### Saved data entries
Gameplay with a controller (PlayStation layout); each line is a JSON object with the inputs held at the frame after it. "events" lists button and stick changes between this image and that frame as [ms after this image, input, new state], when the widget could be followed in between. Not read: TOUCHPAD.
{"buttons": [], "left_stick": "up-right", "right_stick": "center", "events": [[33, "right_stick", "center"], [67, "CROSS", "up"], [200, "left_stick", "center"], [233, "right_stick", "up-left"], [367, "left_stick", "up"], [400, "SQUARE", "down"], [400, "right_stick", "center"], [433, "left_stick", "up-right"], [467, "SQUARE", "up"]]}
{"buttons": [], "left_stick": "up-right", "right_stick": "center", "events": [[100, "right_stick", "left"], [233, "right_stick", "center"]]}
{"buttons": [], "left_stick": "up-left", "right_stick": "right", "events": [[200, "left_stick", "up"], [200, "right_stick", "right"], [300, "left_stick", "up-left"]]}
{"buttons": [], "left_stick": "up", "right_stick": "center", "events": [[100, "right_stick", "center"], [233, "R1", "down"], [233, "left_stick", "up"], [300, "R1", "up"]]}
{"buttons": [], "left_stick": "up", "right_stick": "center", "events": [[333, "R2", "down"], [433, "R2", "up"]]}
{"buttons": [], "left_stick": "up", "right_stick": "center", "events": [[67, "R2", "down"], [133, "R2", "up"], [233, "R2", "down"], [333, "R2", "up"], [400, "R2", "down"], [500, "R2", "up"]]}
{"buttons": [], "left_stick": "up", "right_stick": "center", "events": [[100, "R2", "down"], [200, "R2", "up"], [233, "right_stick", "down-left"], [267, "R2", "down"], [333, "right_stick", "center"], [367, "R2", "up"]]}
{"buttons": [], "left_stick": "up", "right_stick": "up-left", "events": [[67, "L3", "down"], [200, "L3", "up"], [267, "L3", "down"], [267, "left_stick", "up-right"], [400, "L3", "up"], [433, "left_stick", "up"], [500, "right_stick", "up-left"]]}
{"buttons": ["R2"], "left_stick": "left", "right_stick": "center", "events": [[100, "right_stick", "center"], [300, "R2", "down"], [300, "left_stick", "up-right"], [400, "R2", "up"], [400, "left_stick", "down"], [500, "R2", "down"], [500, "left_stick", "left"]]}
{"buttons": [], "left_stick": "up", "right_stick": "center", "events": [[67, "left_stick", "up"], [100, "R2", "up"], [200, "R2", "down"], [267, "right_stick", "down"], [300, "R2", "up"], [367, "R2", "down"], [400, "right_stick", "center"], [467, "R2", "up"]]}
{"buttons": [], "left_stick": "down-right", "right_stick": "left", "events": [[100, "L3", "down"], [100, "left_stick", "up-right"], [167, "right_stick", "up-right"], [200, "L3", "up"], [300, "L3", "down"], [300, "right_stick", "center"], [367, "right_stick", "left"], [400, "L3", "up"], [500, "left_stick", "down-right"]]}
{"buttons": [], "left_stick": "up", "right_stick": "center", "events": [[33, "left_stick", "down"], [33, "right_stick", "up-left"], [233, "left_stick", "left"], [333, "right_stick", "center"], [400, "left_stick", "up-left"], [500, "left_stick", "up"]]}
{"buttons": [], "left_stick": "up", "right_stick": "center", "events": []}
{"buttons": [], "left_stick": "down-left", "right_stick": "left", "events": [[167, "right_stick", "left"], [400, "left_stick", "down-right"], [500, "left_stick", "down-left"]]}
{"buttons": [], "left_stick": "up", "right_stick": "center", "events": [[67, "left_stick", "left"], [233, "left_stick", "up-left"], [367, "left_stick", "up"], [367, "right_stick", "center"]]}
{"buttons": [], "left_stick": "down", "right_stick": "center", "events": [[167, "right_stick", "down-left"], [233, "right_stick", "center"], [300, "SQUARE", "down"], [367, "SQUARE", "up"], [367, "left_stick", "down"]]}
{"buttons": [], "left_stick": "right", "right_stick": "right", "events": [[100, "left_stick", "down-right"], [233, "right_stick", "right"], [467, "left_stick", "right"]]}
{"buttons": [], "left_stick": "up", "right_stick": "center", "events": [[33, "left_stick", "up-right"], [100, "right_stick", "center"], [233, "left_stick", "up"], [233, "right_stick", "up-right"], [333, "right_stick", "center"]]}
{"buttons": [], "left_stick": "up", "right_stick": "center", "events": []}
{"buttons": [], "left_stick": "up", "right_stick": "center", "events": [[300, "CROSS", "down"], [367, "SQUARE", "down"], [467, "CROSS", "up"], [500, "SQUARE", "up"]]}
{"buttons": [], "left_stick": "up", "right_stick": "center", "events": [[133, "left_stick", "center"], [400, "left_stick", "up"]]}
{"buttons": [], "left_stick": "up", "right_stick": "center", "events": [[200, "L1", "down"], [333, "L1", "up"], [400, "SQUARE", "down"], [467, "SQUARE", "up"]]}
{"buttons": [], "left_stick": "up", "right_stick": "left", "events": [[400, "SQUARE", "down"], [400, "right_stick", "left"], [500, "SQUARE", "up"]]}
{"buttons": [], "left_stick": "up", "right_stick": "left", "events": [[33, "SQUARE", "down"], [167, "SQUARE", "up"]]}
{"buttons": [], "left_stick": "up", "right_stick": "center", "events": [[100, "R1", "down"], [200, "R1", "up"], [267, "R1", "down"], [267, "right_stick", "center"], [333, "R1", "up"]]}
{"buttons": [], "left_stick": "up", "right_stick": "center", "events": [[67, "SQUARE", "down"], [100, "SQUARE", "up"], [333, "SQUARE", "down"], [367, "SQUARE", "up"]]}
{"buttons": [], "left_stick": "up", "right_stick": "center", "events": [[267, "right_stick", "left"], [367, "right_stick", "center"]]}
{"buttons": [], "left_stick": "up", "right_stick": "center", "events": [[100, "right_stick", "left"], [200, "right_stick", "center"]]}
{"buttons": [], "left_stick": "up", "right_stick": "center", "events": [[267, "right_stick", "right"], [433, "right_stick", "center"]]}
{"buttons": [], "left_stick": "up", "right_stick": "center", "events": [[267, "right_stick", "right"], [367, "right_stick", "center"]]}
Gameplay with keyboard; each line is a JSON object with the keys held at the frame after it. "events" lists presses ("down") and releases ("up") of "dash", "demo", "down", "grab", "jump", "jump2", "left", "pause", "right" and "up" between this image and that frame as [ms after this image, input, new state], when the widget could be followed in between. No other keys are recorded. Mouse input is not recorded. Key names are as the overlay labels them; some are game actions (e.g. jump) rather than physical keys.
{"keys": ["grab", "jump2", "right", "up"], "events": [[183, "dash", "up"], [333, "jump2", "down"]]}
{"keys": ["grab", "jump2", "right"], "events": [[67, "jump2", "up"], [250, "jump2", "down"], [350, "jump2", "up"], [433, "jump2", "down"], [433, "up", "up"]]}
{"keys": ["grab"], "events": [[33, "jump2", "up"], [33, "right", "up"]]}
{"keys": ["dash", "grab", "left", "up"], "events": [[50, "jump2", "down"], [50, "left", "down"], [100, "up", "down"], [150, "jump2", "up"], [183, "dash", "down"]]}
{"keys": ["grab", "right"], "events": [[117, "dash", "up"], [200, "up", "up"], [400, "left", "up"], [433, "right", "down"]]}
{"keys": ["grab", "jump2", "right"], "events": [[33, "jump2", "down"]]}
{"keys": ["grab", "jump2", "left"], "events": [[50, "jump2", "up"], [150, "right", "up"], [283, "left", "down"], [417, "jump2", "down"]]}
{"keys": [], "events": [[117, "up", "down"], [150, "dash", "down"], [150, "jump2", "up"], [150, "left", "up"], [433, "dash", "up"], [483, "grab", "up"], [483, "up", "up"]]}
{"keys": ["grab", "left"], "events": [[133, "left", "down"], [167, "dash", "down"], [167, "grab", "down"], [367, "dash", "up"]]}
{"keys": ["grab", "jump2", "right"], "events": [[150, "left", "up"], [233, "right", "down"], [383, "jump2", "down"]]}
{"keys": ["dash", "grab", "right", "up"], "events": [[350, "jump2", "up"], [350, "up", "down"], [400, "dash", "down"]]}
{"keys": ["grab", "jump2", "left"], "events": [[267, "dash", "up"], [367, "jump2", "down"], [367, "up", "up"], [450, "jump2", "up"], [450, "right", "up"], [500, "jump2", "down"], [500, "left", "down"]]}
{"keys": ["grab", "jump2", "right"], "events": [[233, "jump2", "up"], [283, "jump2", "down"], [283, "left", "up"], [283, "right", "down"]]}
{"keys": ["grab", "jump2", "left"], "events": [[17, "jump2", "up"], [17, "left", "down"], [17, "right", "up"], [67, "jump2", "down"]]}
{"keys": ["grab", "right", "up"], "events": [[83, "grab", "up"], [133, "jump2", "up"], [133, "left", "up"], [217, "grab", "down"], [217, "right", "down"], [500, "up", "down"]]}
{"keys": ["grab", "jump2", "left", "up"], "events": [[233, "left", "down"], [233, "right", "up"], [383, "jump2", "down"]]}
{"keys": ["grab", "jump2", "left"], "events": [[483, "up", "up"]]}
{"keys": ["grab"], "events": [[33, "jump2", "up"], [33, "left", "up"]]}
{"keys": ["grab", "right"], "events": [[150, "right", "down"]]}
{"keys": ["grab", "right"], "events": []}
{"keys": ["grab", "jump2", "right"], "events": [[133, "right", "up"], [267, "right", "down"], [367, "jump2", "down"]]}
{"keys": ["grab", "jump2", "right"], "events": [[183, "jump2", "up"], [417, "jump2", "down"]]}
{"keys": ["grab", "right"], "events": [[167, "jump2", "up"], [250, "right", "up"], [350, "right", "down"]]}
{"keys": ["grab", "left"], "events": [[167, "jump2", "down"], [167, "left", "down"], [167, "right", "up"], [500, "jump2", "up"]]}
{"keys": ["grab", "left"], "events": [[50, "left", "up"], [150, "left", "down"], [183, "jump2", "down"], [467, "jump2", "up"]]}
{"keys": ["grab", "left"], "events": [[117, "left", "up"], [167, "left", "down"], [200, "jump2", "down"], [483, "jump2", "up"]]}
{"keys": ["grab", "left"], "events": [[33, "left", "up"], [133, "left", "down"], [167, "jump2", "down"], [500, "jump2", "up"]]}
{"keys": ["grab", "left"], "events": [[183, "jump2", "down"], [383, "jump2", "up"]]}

### DIRECTIONS
Within the entries above, find each line where "held" appears; copy every one.

### TASK RESPONSE
Gameplay with a controller (PlayStation layout); each line is a JSON object with the inputs held at the frame after it. "events" lists button and stick changes between this image and that frame as [ms after this image, input, new state], when the widget could be followed in between. Not read: TOUCHPAD.
Gameplay with keyboard; each line is a JSON object with the keys held at the frame after it. "events" lists presses ("down") and releases ("up") of "dash", "demo", "down", "grab", "jump", "jump2", "left", "pause", "right" and "up" between this image and that frame as [ms after this image, input, new state], when the widget could be followed in between. No other keys are recorded. Mouse input is not recorded. Key names are as the overlay labels them; some are game actions (e.g. jump) rather than physical keys.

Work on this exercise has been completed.